Emerging photographer Cas Kerssens is not afraid to risk it all for the perfect photo. With his particular passion for authentic stories, people, and sports, he believes in understanding the environment to shoot his shot. From running with his subjects to being almost run over by a mountain bike, his go-getter attitude has reaped some breathtaking images that can be easily mistaken for movie stills. He discusses the ins and outs behind his shoots with brands like adidas, Koga and New Balance.
What a big question. I come from a very creative family, so the artistic component has always been there. I was raised with a lot of freedom that allowed me to explore what I want to do. My parents always assured me that nothing was unattainable, so I dreamed big. I thought I was going to become a racing driver, but at some point, I picked up a camera and it hasn’t left me since. I knew back then that photography was going to be my life, and that I want to make a living out of it. I love to work hard, challenge myself and always give something extra. But most importantly, I do my own thing.
It depends on the setting. For the campaign of Koga, we had a car that was driving next to the bike, so I naturally jumped into it and took the photos from the side. The car was going approximately 40kmph, so I matched the shutter speed to around 1/40 as well to create the motion blur. While keeping my hands steady and aiming at the biker using manual focus, I managed to show off the bike’s speed, although it’s a still image. And that’s something a lot of bike campaigns miss. One of the rules in the bicycle industry is to always show off the bike chain, as that is the most desirable angle, but that approach might come at the expense of the potential of the bike and the brand. I broke that rule in pursuit of conveying the Koga dynamic. Fast and elegant. Experimenting with the shutter, focus, and positioning is key. The best pictures are the ones taken while taking a bit of risk.
It’s a play of a few factors. If I photograph sports, as in the Haibike project, the models often don’t notice you because they are busy jumping over your head. The left photo, in particular, was obtained by me laying down in a hole on the ground (laughs). The campaign for New Balance (right), on the other hand, was much calmer. Time was on my side. I was able to familiarize myself with the setting and the model, and vice versa. I might give the subjects some direction at the beginning, but for the most part, I let them do their job. I like to observe the situation and see how the story unravels. The results are then more natural than if I interfere with the scene constantly. Lastly, you have to take into account the actual composition of the image. Sometimes I like to look through the viewfinder to see the setup, without pressing the shutter. Watching out for the contrasting light and angles can direct the intimacy of the shot and add to the feeling of being unnoticed.
Sometimes I do, sometimes I don’t. The adidas x Intersport campaign might illustrate this quite well. In this shot (left), I liked the similarity of the lines and her outfit, as well as the unified pattern of the curves. It captivated me, so I stood at the top waiting for the athlete to run into the frame, and I photographed it. The other image (right) was shot while I was running in front of her.
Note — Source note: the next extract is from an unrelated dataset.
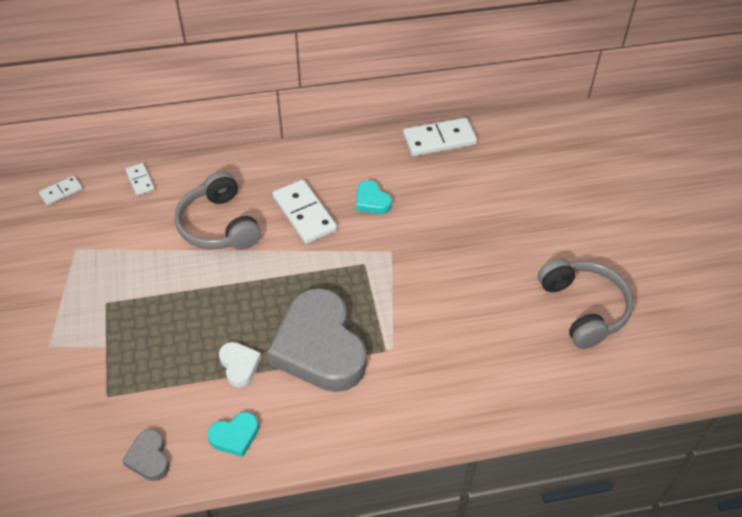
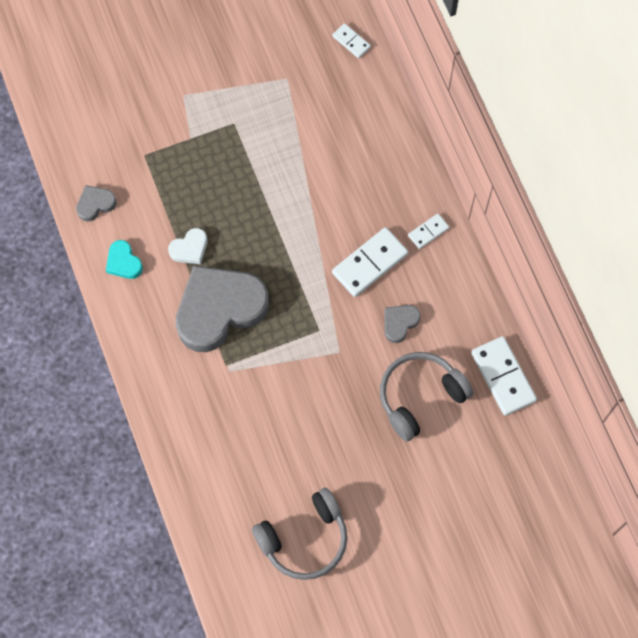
camera: 80 degrees right, 20 degrees up
white domino [125,163,155,196] -> white domino moved to [408,214,449,249]
grey headphones [175,171,261,250] -> grey headphones moved to [380,352,473,442]
turquoise heart [356,180,392,214] -> grey heart [385,305,421,343]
I snapped the photo, no thought-through composition, no planning, pure in-the-moment shot. Two different approaches, but the message had to be clear to the audience; adidas and Intersport campaigns are known to be energetic. They have to pump you up and get you moving just by looking at it. It doesn’t matter how you get there, it is about the message you are trying to deliver.
Different focal lengths dictate the mood of the photo. For instance, a wide angle lens fits much more in one frame and gives an artistic distortion at the edges. I really liked the architecture of the place where we shot the Haibike campaign. The ceiling was curved, so I tried to mimic the surroundings with a wide angle lens at 14mm, which gave this funky bike distortion. That wouldn’t have been possible with a 50mm as it is more spatially restrictive. The other image is photographed from a greater distance with my zoom lens, shot at 75mm. I chose to document this moment from a distance to “isolate” the model in this spotlight that the building naturally created. The question becomes whether you feel like the surroundings are an addition to your story, or whether you want to focus solely on your subject. The closer you get to the model, the more intimate the picture becomes. The more aspects you bring into a wider shot, you have to make sure the spectators’ eyes are drawn to the point of focus. Each is a different ballgame.
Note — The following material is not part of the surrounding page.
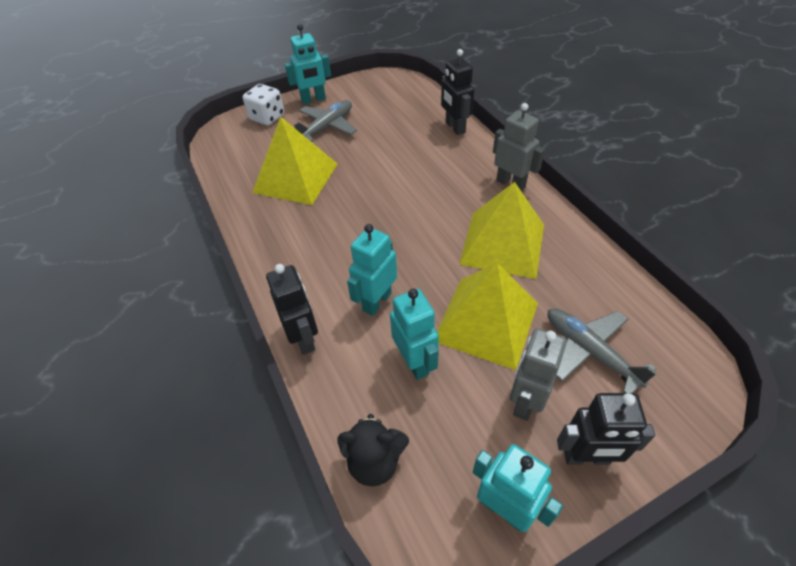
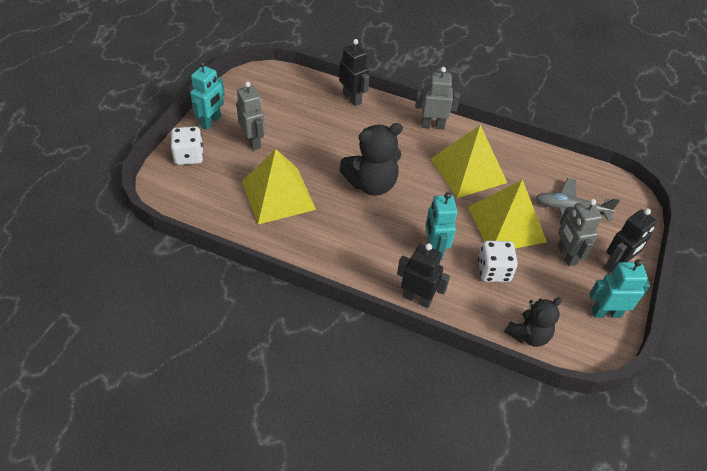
camera: 45 degrees left, 0 degrees up
grey plane [294,100,357,142] -> grey robot [236,81,265,150]
turquoise robot [390,289,439,380] -> white dice [478,241,518,282]
black robot [441,49,474,135] -> black robot turned 150 degrees counterclockwise [339,39,369,106]
none -> black teddy bear [339,123,403,196]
Most of my work is influenced by my background in filmmaking. After all, I studied it. I approach my photoshoots the same way I would approach filming. I use similar composition and grading to achieve the cinematic look, as if you took a still from a movie. Most importantly, I work with natural light or constant light. I’m a big fan of the Rembrandt lighting technique that is very popular among filmmakers. When the light illuminates the subject from one side, it casts a shadow on the other, creating a small light triangle under the eye. It elevates the visual story-telling by making the photo dramatic, mysterious and compelling. Some photographers opt for direct light or a flash, producing very bright and clean images, but that strips the photos of their cinematographic potential. After all, you are trying to tell a story. Vintage lenses are also part of my equipment, like my Helios lens. I like to use them during filming, and they are absolutely fantastic for photography. I have to focus manually, but the vintage feel and the slight distortion add the smooth cinematic flavour. Filmmaking helps me to understand what my photography niche is and challenge myself to step out of my comfort zone.
Dang! by Mac Miller featuring Anderson Paak. It puts me in a happy and groovy mood.